Carmina y amén

Mientras veo Carmina y amén, que es la continuación que hubiesen firmado los mismísimos Azcona y Berlanga para Carmina o revienta, vuelvo a extrañarme de que sean los catalanes los primeros españoles que se consideren tan distintos del resto como para proclamar su independencia. Vistos desde Invernalia, los catalanes no parecen muy distintos del resto de peninsulares norteños. Tienen su propio idioma, y su propia cultura, y al Barça como ejército desarmado que les va ganando las batallas de la identidad, pero en cuestiones de carácter, de idiosincrasia, un habitante de Tarragona y uno de León podrían intercambiarse los papeles y no sentirse extraños entre el nuevo paisanaje. Los andaluces, en cambio, vistos desde la distancia de dos mesetas interminables, sí que parecen habitantes de un país diferente. La dominación secular de los musulmanes forjó allí un modo de ser diferente y difícilmente exportable. Más arriba del Tajo, la morisma sólo se aventuraba en la rapiña; más arriba del Duero, apenas quedan vestigios de su presencia. Para bien o para mal, nosotros, los del norte, seguimos siendo unos visigodos de tomo y lomo.



            Ni mejores ni peores, los andaluces parecen regirse por una filosofía distinta de la vida.
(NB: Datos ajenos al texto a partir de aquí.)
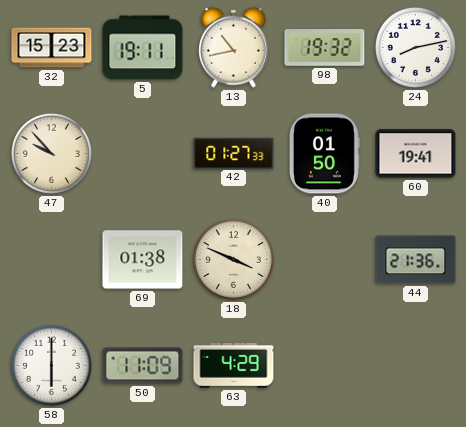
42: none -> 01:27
Uno recuerda, de los tiempos que vivió en Toledo e hizo amistad con gentes de Granada igualmente exiliadas, que a veces coincidíamos con Los Morancos puestos en la televisión, y mientras ellos se partían el culo de risa, uno, desde su pose de castellano viejo y adusto, les miraba con cara de palo sin comprender nada. "Hostia, tú, es que lo clavan", me decían seseando o ceceando, que ya no me acuerdo. Los Morancos clavaban la idiosincrasia, claro, pero es que yo, esa idiosincrasia, jamás la vi en mi terruño de Invernalia. Los Morancos, para mí, eran como humoristas venidos de otro planeta que contaran y parodiaran las cosas particulares de allí. Del mismo modo, mis amigos, con los ojos inundados por la descojonación, me miraban sin entender mi sonrisilla claramente forzada, mi indiferencia septentrional por el humor incuestionable de Omaíta y demás fauna del vecindario. Ahí empecé a comprender que siendo compatriotas del mismo pasaporte, pertenecíamos, en realidad, a dos países muy distintos. Lo de Los Morancos, obviamente, sólo es una anécdota que yo cuento aquí para hacerme entender. Pero ustedes, que los conocen, y que también conocen las aventuras y desventuras de Carmina, me entienden.